The central bank will look into the bank owners' proposal seeking a three-year extension of paying term loan instalments, says the association of banks.
After a meeting with Governor of the Bangladesh Bank Fazle Kabir on Monday, Bangladesh Association of Banks Chairman Md Nazrul Islam Mazumder told The Business Standard the governor, the deputy governor, and other high officials of the central bank had looked into the proposal.
"They assured us that our demands would be scrutinised. The central bank has realised the importance of our demands," he said.
The bank association sought the extension in a letter to the governor of the central bank on 4 February.
It expressed frustration over the lack of guidelines from the central bank on continuous or demand loans, saying these account for 65-70% of total loans.
Businesses slowed down due to the coronavirus pandemic and have not picked up yet. Moreover, export remains sluggish due to the second wave of the pandemic.
Fearing that most traders might default in this situation, the association of banks demanded that the part of the continuous loans not repaid yet be considered term loans and repayment through rescheduling be allowed for three years.
Nazrul said they had demanded that instalment payments be relaxed further so that the move would not hurt banks and clients would not face any pressure either.
He said banks last year had not received that many instalment payments.
"Debt classification is resuming in January. Many clients will not be able to pay instalments as the situation is not normal yet. If they default again, they will not get loan facilities.
"In that case, it will not be possible for business owners to recover the pandemic-induced losses. That is why we have demanded that a simple rule be made," he explained.
But managing directors of banks are not in favour of the extension. At a recent meeting with the governor of the central bank, they expressed their opinion against it but agreed to start loan classification.

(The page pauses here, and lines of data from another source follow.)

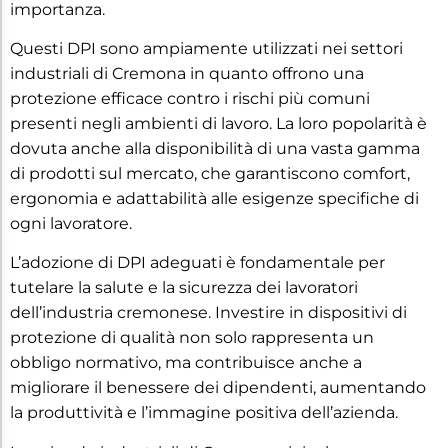
importanza.
Questi DPI sono ampiamente utilizzati nei settori
industriali di Cremona in quanto offrono una
protezione efficace contro i rischi più comuni
presenti negli ambienti di lavoro. La loro popolarità è
dovuta anche alla disponibilità di una vasta gamma
di prodotti sul mercato, che garantiscono comfort,
ergonomia e adattabilità alle esigenze specifiche di
ogni lavoratore.
L’adozione di DPI adeguati è fondamentale per
tutelare la salute e la sicurezza dei lavoratori
dell’industria cremonese. Investire in dispositivi di
protezione di qualità non solo rappresenta un
obbligo normativo, ma contribuisce anche a
migliorare il benessere dei dipendenti, aumentando
la produttività e l’immagine positiva dell’azienda.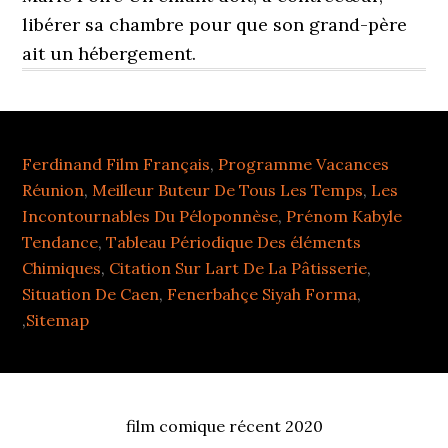
Ferdinand Film Français
,
Programme Vacances
Réunion
,
Meilleur Buteur De Tous Les Temps
,
Les
Incontournables Du Péloponnèse
,
Prénom Kabyle
Tendance
,
Tableau Périodique Des éléments
Chimiques
,
Citation Sur Lart De La Pâtisserie
,
Situation De Caen
,
Fenerbahçe Siyah Forma
,
,
Sitemap
film comique récent 2020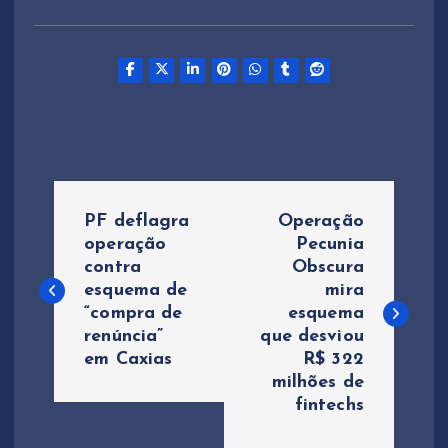
N
PF deflagra
Operação
a
operação
Pecunia
contra
Obscura
esquema de
mira
v
“compra de
esquema
renúncia”
que desviou
e
em Caxias
R$ 322
milhões de
g
fintechs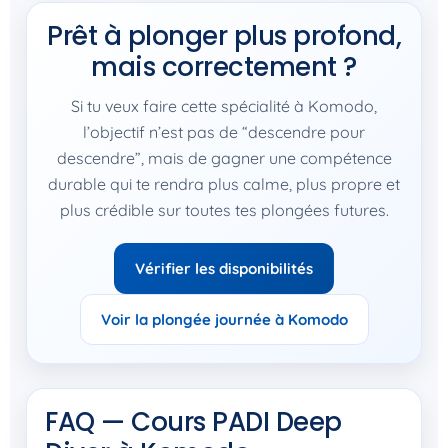
Prêt à plonger plus profond,
mais correctement ?
Si tu veux faire cette spécialité à Komodo,
l’objectif n’est pas de “descendre pour
descendre”, mais de gagner une compétence
durable qui te rendra plus calme, plus propre et
plus crédible sur toutes tes plongées futures.
Vérifier les disponibilités
Voir la plongée journée à Komodo
FAQ — Cours PADI Deep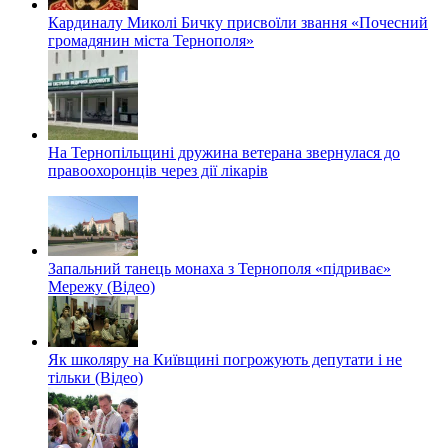
Кардиналу Миколі Бичку присвоїли звання «Почесний
громадянин міста Тернополя»
На Тернопільщині дружина ветерана звернулася до
правоохоронців через дії лікарів
Запальний танець монаха з Тернополя «підриває»
Мережу (Відео)
Як школяру на Київщині погрожують депутати і не
тільки (Відео)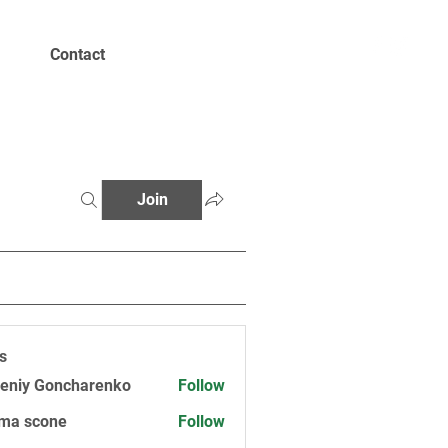
Contact
Join
s
eniy Goncharenko
Follow
ma scone
Follow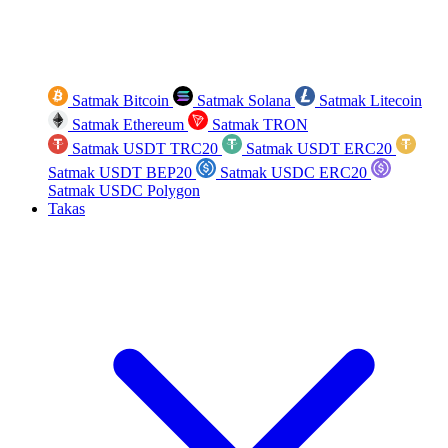
Satmak Bitcoin
Satmak Solana
Satmak Litecoin
Satmak Ethereum
Satmak TRON
Satmak USDT TRC20
Satmak USDT ERC20
Satmak USDT BEP20
Satmak USDC ERC20
Satmak USDC Polygon
Takas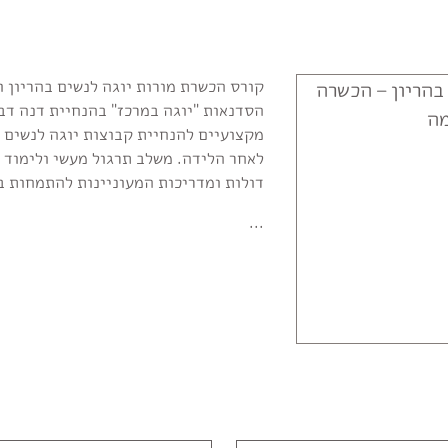
קורס הכשרת מורות יוגה לנשים בהריון 
הסדנאות "יוגה במרכז" בהנחיית דנה דב
מקצועיים להנחיית קבוצות יוגה לנשים בה
לאחר הלידה. משלב תרגול מעשי ולימוד עי
דולות ומדריכות המעוניינות להתמחות 
...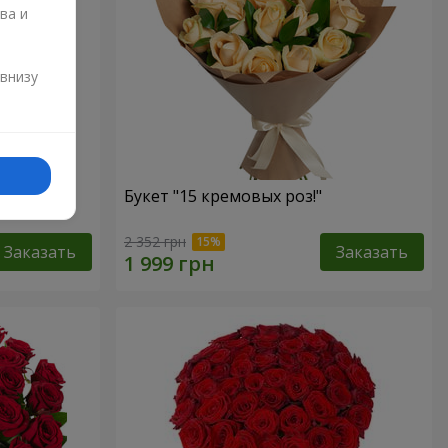
ва и
и
 внизу
Букет "15 кремовых роз!"
2 352 грн
Заказать
Заказать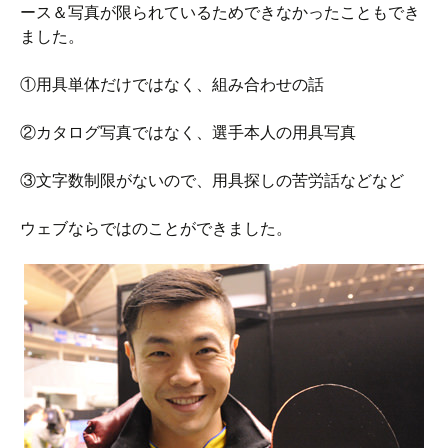
ース＆写真が限られているためできなかったこともでき
ました。
①用具単体だけではなく、組み合わせの話
②カタログ写真ではなく、選手本人の用具写真
③文字数制限がないので、用具探しの苦労話などなど
ウェブならではのことができました。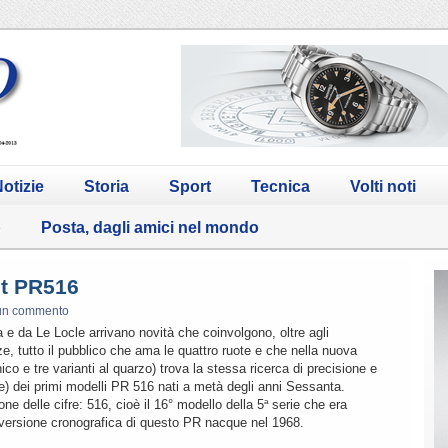
otizie
Storia
Sport
Tecnica
Volti noti
o
Posta, dagli amici nel mondo
ot PR516
un commento
a e da Le Locle arrivano novità che coinvolgono, oltre agli
e, tutto il pubblico che ama le quattro ruote e che nella nuova
 e tre varianti al quarzo) trova la stessa ricerca di precisione e
one) dei primi modelli PR 516 nati a metà degli anni Sessanta.
e delle cifre: 516, cioè il 16° modello della 5
serie che era
a
versione cronografica di questo PR nacque nel 1968.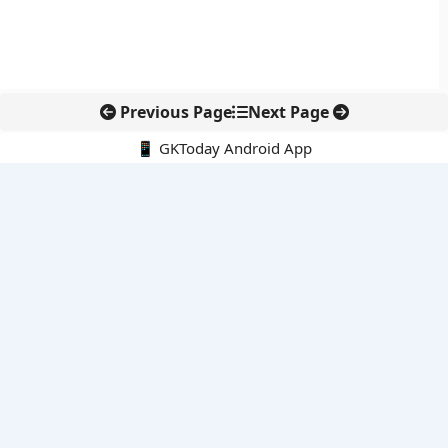
Previous Page
Next Page
📱 GKToday Android App
🔍
नवीनतम पोस्ट्स
असम में 7 लाख छात्रों के लिए नई छात्र-कल्याण योजनाओं की शुरुआत
ऑनलाइन अवैध सामग्री हटाने की समय-सीमा 3 घंटे हुई
तमिलनाडु की ‘वेत्री वानमगल’ योजना से महिला किसानों को ड्रोन तकनीक
का सहारा
लोकसभा से कर कानून संशोधन विधेयक पारित, डिजिटल भुगतान और
इलेक्ट्रॉनिक्स निवेश को राहत
आईआईटी बॉम्बे के प्रो. कार्तिकेयन लंका को NASI युवा वैज्ञानिक सम्मान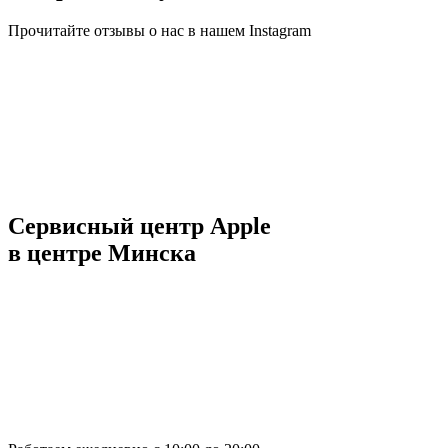
Прочитайте отзывы о нас в нашем Instagram
Сервисный центр Apple
в центре Минска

In this regard, Nazrul said it is not true that bankers do not want to increase facilities.
"But what will they do if they do not get money from clients? We want an easy policy. Managing directors of banks perhaps do not say it because they operate under a regulatory body," he said.
Extending the instalment payment time will not affect banks' profits, said Nazrul. He is optimistic that the situation may change by the end of this year.
To recoup the pandemic-induced losses, the Bangladesh Bank provided the facility of not paying instalments and keeping loan classification closed throughout last year.
This did not cause the amount of default loans to increase. Rather, at the end of September last year, such loans came down to 8.8% of total loans.
In a circular on 31 January, the Bangladesh Bank asked banks to start loan classification this year and cancelled the facility of non-payment of instalments of loans other than term loans.
In case of payment of term loan instalments, the central bank allowed two more years.
But the bank association demanded the three-year extension for short-term loans.